◆ **MATERIALS PROVIDED**
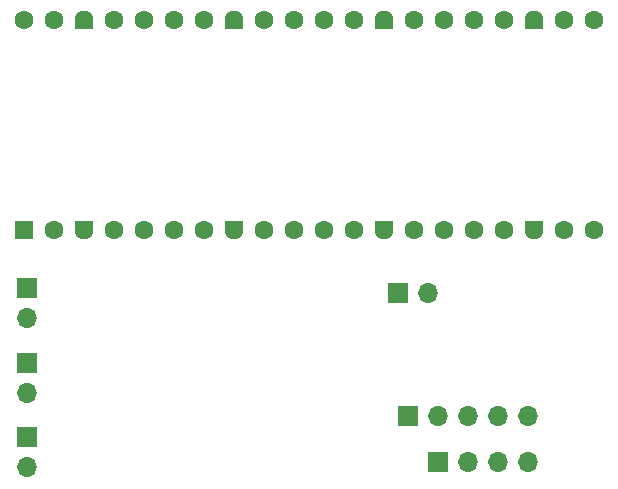
<source format=gbs>
G04 #@! TF.GenerationSoftware,KiCad,Pcbnew,9.0.0*
G04 #@! TF.CreationDate,2025-02-22T21:13:36-05:00*
G04 #@! TF.ProjectId,pico2-test-mule,7069636f-322d-4746-9573-742d6d756c65,v0.2.0*
G04 #@! TF.SameCoordinates,Original*
G04 #@! TF.FileFunction,Soldermask,Bot*
G04 #@! TF.FilePolarity,Negative*
%FSLAX46Y46*%
G04 Gerber Fmt 4.6, Leading zero omitted, Abs format (unit mm)*
G04 Created by KiCad (PCBNEW 9.0.0) date 2025-02-22 21:13:36*
%MOMM*%
%LPD*%
G01*
G04 APERTURE LIST*
G04 Aperture macros list*
%AMRoundRect*
0 Rectangle with rounded corners*
0 $1 Rounding radius*
0 $2 $3 $4 $5 $6 $7 $8 $9 X,Y pos of 4 corners*
0 Add a 4 corners polygon primitive as box body*
4,1,4,$2,$3,$4,$5,$6,$7,$8,$9,$2,$3,0*
0 Add four circle primitives for the rounded corners*
1,1,$1+$1,$2,$3*
1,1,$1+$1,$4,$5*
1,1,$1+$1,$6,$7*
1,1,$1+$1,$8,$9*
0 Add four rect primitives between the rounded corners*
20,1,$1+$1,$2,$3,$4,$5,0*
20,1,$1+$1,$4,$5,$6,$7,0*
20,1,$1+$1,$6,$7,$8,$9,0*
20,1,$1+$1,$8,$9,$2,$3,0*%
%AMFreePoly0*
4,1,37,0.603843,0.796157,0.639018,0.796157,0.711114,0.766294,0.766294,0.711114,0.796157,0.639018,0.796157,0.603843,0.800000,0.600000,0.800000,-0.600000,0.796157,-0.603843,0.796157,-0.639018,0.766294,-0.711114,0.711114,-0.766294,0.639018,-0.796157,0.603843,-0.796157,0.600000,-0.800000,0.000000,-0.800000,0.000000,-0.796148,-0.078414,-0.796148,-0.232228,-0.765552,-0.377117,-0.705537,
-0.507515,-0.618408,-0.618408,-0.507515,-0.705537,-0.377117,-0.765552,-0.232228,-0.796148,-0.078414,-0.796148,0.078414,-0.765552,0.232228,-0.705537,0.377117,-0.618408,0.507515,-0.507515,0.618408,-0.377117,0.705537,-0.232228,0.765552,-0.078414,0.796148,0.000000,0.796148,0.000000,0.800000,0.600000,0.800000,0.603843,0.796157,0.603843,0.796157,$1*%
%AMFreePoly1*
4,1,37,0.000000,0.796148,0.078414,0.796148,0.232228,0.765552,0.377117,0.705537,0.507515,0.618408,0.618408,0.507515,0.705537,0.377117,0.765552,0.232228,0.796148,0.078414,0.796148,-0.078414,0.765552,-0.232228,0.705537,-0.377117,0.618408,-0.507515,0.507515,-0.618408,0.377117,-0.705537,0.232228,-0.765552,0.078414,-0.796148,0.000000,-0.796148,0.000000,-0.800000,-0.600000,-0.800000,
-0.603843,-0.796157,-0.639018,-0.796157,-0.711114,-0.766294,-0.766294,-0.711114,-0.796157,-0.639018,-0.796157,-0.603843,-0.800000,-0.600000,-0.800000,0.600000,-0.796157,0.603843,-0.796157,0.639018,-0.766294,0.711114,-0.711114,0.766294,-0.639018,0.796157,-0.603843,0.796157,-0.600000,0.800000,0.000000,0.800000,0.000000,0.796148,0.000000,0.796148,$1*%
G04 Aperture macros list end*
%ADD10R,1.700000X1.700000*%
%ADD11O,1.700000X1.700000*%
%ADD12RoundRect,0.200000X0.600000X-0.600000X0.600000X0.600000X-0.600000X0.600000X-0.600000X-0.600000X0*%
%ADD13C,1.600000*%
%ADD14FreePoly0,90.000000*%
%ADD15FreePoly1,90.000000*%
G04 APERTURE END LIST*
D10*
G04 #@! TO.C,J4*
X36960000Y-39285000D03*
D11*
X39500000Y-39285000D03*
X42040000Y-39285000D03*
X44580000Y-39285000D03*
G04 #@! TD*
D12*
G04 #@! TO.C,U7*
X1932500Y-19690000D03*
D13*
X4472500Y-19690000D03*
D14*
X7012500Y-19690000D03*
D13*
X9552500Y-19690000D03*
X12092500Y-19690000D03*
X14632500Y-19690000D03*
X17172500Y-19690000D03*
D14*
X19712500Y-19690000D03*
D13*
X22252500Y-19690000D03*
X24792500Y-19690000D03*
X27332500Y-19690000D03*
X29872500Y-19690000D03*
D14*
X32412500Y-19690000D03*
D13*
X34952500Y-19690000D03*
X37492500Y-19690000D03*
X40032500Y-19690000D03*
X42572500Y-19690000D03*
D14*
X45112500Y-19690000D03*
D13*
X47652500Y-19690000D03*
X50192500Y-19690000D03*
X50192500Y-1910000D03*
X47652500Y-1910000D03*
D15*
X45112500Y-1910000D03*
D13*
X42572500Y-1910000D03*
X40032500Y-1910000D03*
X37492500Y-1910000D03*
X34952500Y-1910000D03*
D15*
X32412500Y-1910000D03*
D13*
X29872500Y-1910000D03*
X27332500Y-1910000D03*
X24792500Y-1910000D03*
X22252500Y-1910000D03*
D15*
X19712500Y-1910000D03*
D13*
X17172500Y-1910000D03*
X14632500Y-1910000D03*
X12092500Y-1910000D03*
X9552500Y-1910000D03*
D15*
X7012500Y-1910000D03*
D13*
X4472500Y-1910000D03*
X1932500Y-1910000D03*
G04 #@! TD*
D10*
G04 #@! TO.C,J2*
X2150000Y-37200000D03*
D11*
X2150000Y-39740000D03*
G04 #@! TD*
D10*
G04 #@! TO.C,J6*
X2150000Y-30900000D03*
D11*
X2150000Y-33440000D03*
G04 #@! TD*
D10*
G04 #@! TO.C,J8*
X33625000Y-24950000D03*
D11*
X36165000Y-24950000D03*
G04 #@! TD*
D10*
G04 #@! TO.C,J7*
X34410000Y-35400000D03*
D11*
X36950000Y-35400000D03*
X39490000Y-35400000D03*
X42030000Y-35400000D03*
X44570000Y-35400000D03*
G04 #@! TD*
D10*
G04 #@! TO.C,J5*
X2150000Y-24550000D03*
D11*
X2150000Y-27090000D03*
G04 #@! TD*
M02*

</source>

◆ **EXERCISE GOAL**
Repeat the preceding records exactly but drop the images.

◆ **RESPONSE FOR THIS EXERCISE**
<source format=gbs>
G04 #@! TF.GenerationSoftware,KiCad,Pcbnew,9.0.0*
G04 #@! TF.CreationDate,2025-02-22T21:13:36-05:00*
G04 #@! TF.ProjectId,pico2-test-mule,7069636f-322d-4746-9573-742d6d756c65,v0.2.0*
G04 #@! TF.SameCoordinates,Original*
G04 #@! TF.FileFunction,Soldermask,Bot*
G04 #@! TF.FilePolarity,Negative*
%FSLAX46Y46*%
G04 Gerber Fmt 4.6, Leading zero omitted, Abs format (unit mm)*
G04 Created by KiCad (PCBNEW 9.0.0) date 2025-02-22 21:13:36*
%MOMM*%
%LPD*%
G01*
G04 APERTURE LIST*
G04 Aperture macros list*
%AMRoundRect*
0 Rectangle with rounded corners*
0 $1 Rounding radius*
0 $2 $3 $4 $5 $6 $7 $8 $9 X,Y pos of 4 corners*
0 Add a 4 corners polygon primitive as box body*
4,1,4,$2,$3,$4,$5,$6,$7,$8,$9,$2,$3,0*
0 Add four circle primitives for the rounded corners*
1,1,$1+$1,$2,$3*
1,1,$1+$1,$4,$5*
1,1,$1+$1,$6,$7*
1,1,$1+$1,$8,$9*
0 Add four rect primitives between the rounded corners*
20,1,$1+$1,$2,$3,$4,$5,0*
20,1,$1+$1,$4,$5,$6,$7,0*
20,1,$1+$1,$6,$7,$8,$9,0*
20,1,$1+$1,$8,$9,$2,$3,0*%
%AMFreePoly0*
4,1,37,0.603843,0.796157,0.639018,0.796157,0.711114,0.766294,0.766294,0.711114,0.796157,0.639018,0.796157,0.603843,0.800000,0.600000,0.800000,-0.600000,0.796157,-0.603843,0.796157,-0.639018,0.766294,-0.711114,0.711114,-0.766294,0.639018,-0.796157,0.603843,-0.796157,0.600000,-0.800000,0.000000,-0.800000,0.000000,-0.796148,-0.078414,-0.796148,-0.232228,-0.765552,-0.377117,-0.705537,
-0.507515,-0.618408,-0.618408,-0.507515,-0.705537,-0.377117,-0.765552,-0.232228,-0.796148,-0.078414,-0.796148,0.078414,-0.765552,0.232228,-0.705537,0.377117,-0.618408,0.507515,-0.507515,0.618408,-0.377117,0.705537,-0.232228,0.765552,-0.078414,0.796148,0.000000,0.796148,0.000000,0.800000,0.600000,0.800000,0.603843,0.796157,0.603843,0.796157,$1*%
%AMFreePoly1*
4,1,37,0.000000,0.796148,0.078414,0.796148,0.232228,0.765552,0.377117,0.705537,0.507515,0.618408,0.618408,0.507515,0.705537,0.377117,0.765552,0.232228,0.796148,0.078414,0.796148,-0.078414,0.765552,-0.232228,0.705537,-0.377117,0.618408,-0.507515,0.507515,-0.618408,0.377117,-0.705537,0.232228,-0.765552,0.078414,-0.796148,0.000000,-0.796148,0.000000,-0.800000,-0.600000,-0.800000,
-0.603843,-0.796157,-0.639018,-0.796157,-0.711114,-0.766294,-0.766294,-0.711114,-0.796157,-0.639018,-0.796157,-0.603843,-0.800000,-0.600000,-0.800000,0.600000,-0.796157,0.603843,-0.796157,0.639018,-0.766294,0.711114,-0.711114,0.766294,-0.639018,0.796157,-0.603843,0.796157,-0.600000,0.800000,0.000000,0.800000,0.000000,0.796148,0.000000,0.796148,$1*%
G04 Aperture macros list end*
%ADD10R,1.700000X1.700000*%
%ADD11O,1.700000X1.700000*%
%ADD12RoundRect,0.200000X0.600000X-0.600000X0.600000X0.600000X-0.600000X0.600000X-0.600000X-0.600000X0*%
%ADD13C,1.600000*%
%ADD14FreePoly0,90.000000*%
%ADD15FreePoly1,90.000000*%
G04 APERTURE END LIST*
D10*
G04 #@! TO.C,J4*
X36960000Y-39285000D03*
D11*
X39500000Y-39285000D03*
X42040000Y-39285000D03*
X44580000Y-39285000D03*
G04 #@! TD*
D12*
G04 #@! TO.C,U7*
X1932500Y-19690000D03*
D13*
X4472500Y-19690000D03*
D14*
X7012500Y-19690000D03*
D13*
X9552500Y-19690000D03*
X12092500Y-19690000D03*
X14632500Y-19690000D03*
X17172500Y-19690000D03*
D14*
X19712500Y-19690000D03*
D13*
X22252500Y-19690000D03*
X24792500Y-19690000D03*
X27332500Y-19690000D03*
X29872500Y-19690000D03*
D14*
X32412500Y-19690000D03*
D13*
X34952500Y-19690000D03*
X37492500Y-19690000D03*
X40032500Y-19690000D03*
X42572500Y-19690000D03*
D14*
X45112500Y-19690000D03*
D13*
X47652500Y-19690000D03*
X50192500Y-19690000D03*
X50192500Y-1910000D03*
X47652500Y-1910000D03*
D15*
X45112500Y-1910000D03*
D13*
X42572500Y-1910000D03*
X40032500Y-1910000D03*
X37492500Y-1910000D03*
X34952500Y-1910000D03*
D15*
X32412500Y-1910000D03*
D13*
X29872500Y-1910000D03*
X27332500Y-1910000D03*
X24792500Y-1910000D03*
X22252500Y-1910000D03*
D15*
X19712500Y-1910000D03*
D13*
X17172500Y-1910000D03*
X14632500Y-1910000D03*
X12092500Y-1910000D03*
X9552500Y-1910000D03*
D15*
X7012500Y-1910000D03*
D13*
X4472500Y-1910000D03*
X1932500Y-1910000D03*
G04 #@! TD*
D10*
G04 #@! TO.C,J2*
X2150000Y-37200000D03*
D11*
X2150000Y-39740000D03*
G04 #@! TD*
D10*
G04 #@! TO.C,J6*
X2150000Y-30900000D03*
D11*
X2150000Y-33440000D03*
G04 #@! TD*
D10*
G04 #@! TO.C,J8*
X33625000Y-24950000D03*
D11*
X36165000Y-24950000D03*
G04 #@! TD*
D10*
G04 #@! TO.C,J7*
X34410000Y-35400000D03*
D11*
X36950000Y-35400000D03*
X39490000Y-35400000D03*
X42030000Y-35400000D03*
X44570000Y-35400000D03*
G04 #@! TD*
D10*
G04 #@! TO.C,J5*
X2150000Y-24550000D03*
D11*
X2150000Y-27090000D03*
G04 #@! TD*
M02*

</source>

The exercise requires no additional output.